■ WHAT NEEDS TO BE DONE
Print the lines of the data below exactly as they appear, from the line containing "LEAVE A REPLY" through the end of the data, inclusive, and leave the pictures out of your answer.

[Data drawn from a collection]
──────────────────────────────

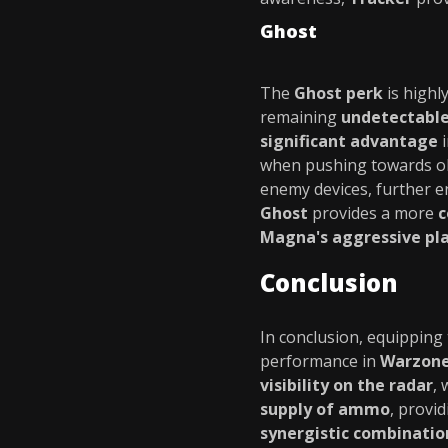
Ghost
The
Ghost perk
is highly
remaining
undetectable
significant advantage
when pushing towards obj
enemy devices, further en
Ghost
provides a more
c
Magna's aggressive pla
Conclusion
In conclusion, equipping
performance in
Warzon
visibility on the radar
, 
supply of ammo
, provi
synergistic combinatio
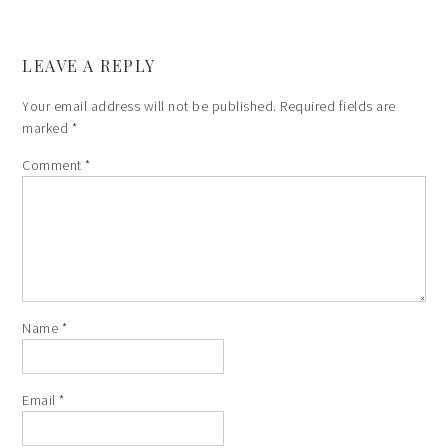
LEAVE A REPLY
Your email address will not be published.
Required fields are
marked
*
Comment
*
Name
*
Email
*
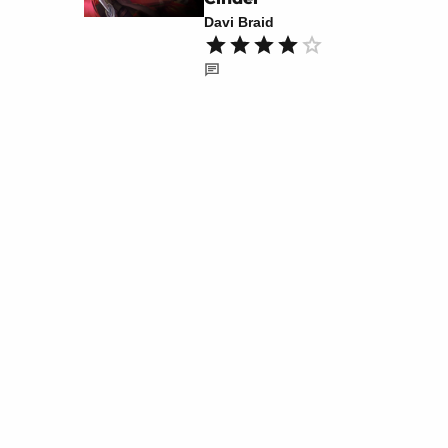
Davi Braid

──────────────────────────────

■ SOLUTION TO THIS PROBLEM
LEAVE A REPLY
Your email address will not be published.
Required fields are
marked
*
Comment
*
Name
*
Email
*
Davi Braid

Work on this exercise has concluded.